_RECORDS PROVIDED_:
————————
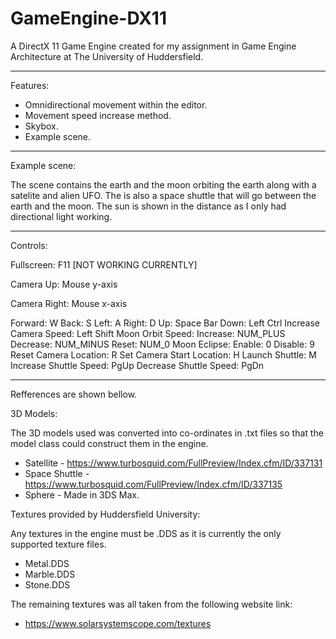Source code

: # GameEngine-DX11

A DirectX 11 Game Engine created for my assignment in Game Engine Architecture
at The University of Huddersfield.

----------------------------------------------------------------------------------

Features:

- Omnidirectional movement within the editor.
- Movement speed increase method.
- Skybox.
- Example scene.

----------------------------------------------------------------------------------

Example scene:

The scene contains the earth and the moon orbiting the earth along with a satelite and alien UFO. The is also a space shuttle that will go between the earth and the moon. The sun is shown in the distance as I only had directional light working.

----------------------------------------------------------------------------------

Controls:

Fullscreen: F11 [NOT WORKING CURRENTLY]

Camera Up: Mouse y-axis

Camera Right: Mouse x-axis

Forward: W
Back: S
Left: A
Right: D
Up: Space Bar
Down: Left Ctrl
Increase Camera Speed: Left Shift
Moon Orbit Speed:
Increase: NUM_PLUS
Decrease: NUM_MINUS
Reset: NUM_0
Moon Eclipse:
Enable: 0
Disable: 9
Reset Camera Location: R
Set Camera Start Location: H
Launch Shuttle: M
Increase Shuttle Speed: PgUp
Decrease Shuttle Speed: PgDn

----------------------------------------------------------------------------------

Refferences are shown bellow.

3D Models:

The 3D models used was converted into co-ordinates in .txt files so that the model class could construct them in the engine.

 - Satellite       - https://www.turbosquid.com/FullPreview/Index.cfm/ID/337131
 - Space Shuttle   - https://www.turbosquid.com/FullPreview/Index.cfm/ID/337135
 - Sphere          - Made in 3DS Max.


Textures provided by Huddersfield University:

Any textures in the engine must be .DDS as it is currently the only supported texture files.

 - Metal.DDS
 - Marble.DDS
 - Stone.DDS
 
The remaining textures was all taken from the following website link:

 - https://www.solarsystemscope.com/textures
————————
Arrange every line of the material above as a Markdown table with the columns "Number" and "Line". Skip blank lines and leave the pictures out of the answer.

_EXPECTED OUTPUT_:
| Number | Line |
|---|---|
| 1 | Source code |
| 2 | : # GameEngine-DX11 |
| 3 | A DirectX 11 Game Engine created for my assignment in Game Engine Architecture |
| 4 | at The University of Huddersfield. |
| 5 | ---------------------------------------------------------------------------------- |
| 6 | Features: |
| 7 | - Omnidirectional movement within the editor. |
| 8 | - Movement speed increase method. |
| 9 | - Skybox. |
| 10 | - Example scene. |
| 11 | ---------------------------------------------------------------------------------- |
| 12 | Example scene: |
| 13 | The scene contains the earth and the moon orbiting the earth along with a satelite and alien UFO. The is also a space shuttle that will go between the earth and the moon. The sun is shown in the distance as I only had directional light working. |
| 14 | ---------------------------------------------------------------------------------- |
| 15 | Controls: |
| 16 | Fullscreen: F11 [NOT WORKING CURRENTLY] |
| 17 | Camera Up: Mouse y-axis |
| 18 | Camera Right: Mouse x-axis |
| 19 | Forward: W |
| 20 | Back: S |
| 21 | Left: A |
| 22 | Right: D |
| 23 | Up: Space Bar |
| 24 | Down: Left Ctrl |
| 25 | Increase Camera Speed: Left Shift |
| 26 | Moon Orbit Speed: |
| 27 | Increase: NUM_PLUS |
| 28 | Decrease: NUM_MINUS |
| 29 | Reset: NUM_0 |
| 30 | Moon Eclipse: |
| 31 | Enable: 0 |
| 32 | Disable: 9 |
| 33 | Reset Camera Location: R |
| 34 | Set Camera Start Location: H |
| 35 | Launch Shuttle: M |
| 36 | Increase Shuttle Speed: PgUp |
| 37 | Decrease Shuttle Speed: PgDn |
| 38 | ---------------------------------------------------------------------------------- |
| 39 | Refferences are shown bellow. |
| 40 | 3D Models: |
| 41 | The 3D models used was converted into co-ordinates in .txt files so that the model class could construct them in the engine. |
| 42 |  - Satellite       - https://www.turbosquid.com/FullPreview/Index.cfm/ID/337131 |
| 43 |  - Space Shuttle   - https://www.turbosquid.com/FullPreview/Index.cfm/ID/337135 |
| 44 |  - Sphere          - Made in 3DS Max. |
| 45 | Textures provided by Huddersfield University: |
| 46 | Any textures in the engine must be .DDS as it is currently the only supported texture files. |
| 47 |  - Metal.DDS |
| 48 |  - Marble.DDS |
| 49 |  - Stone.DDS |
| 50 | The remaining textures was all taken from the following website link: |
| 51 |  - https://www.solarsystemscope.com/textures |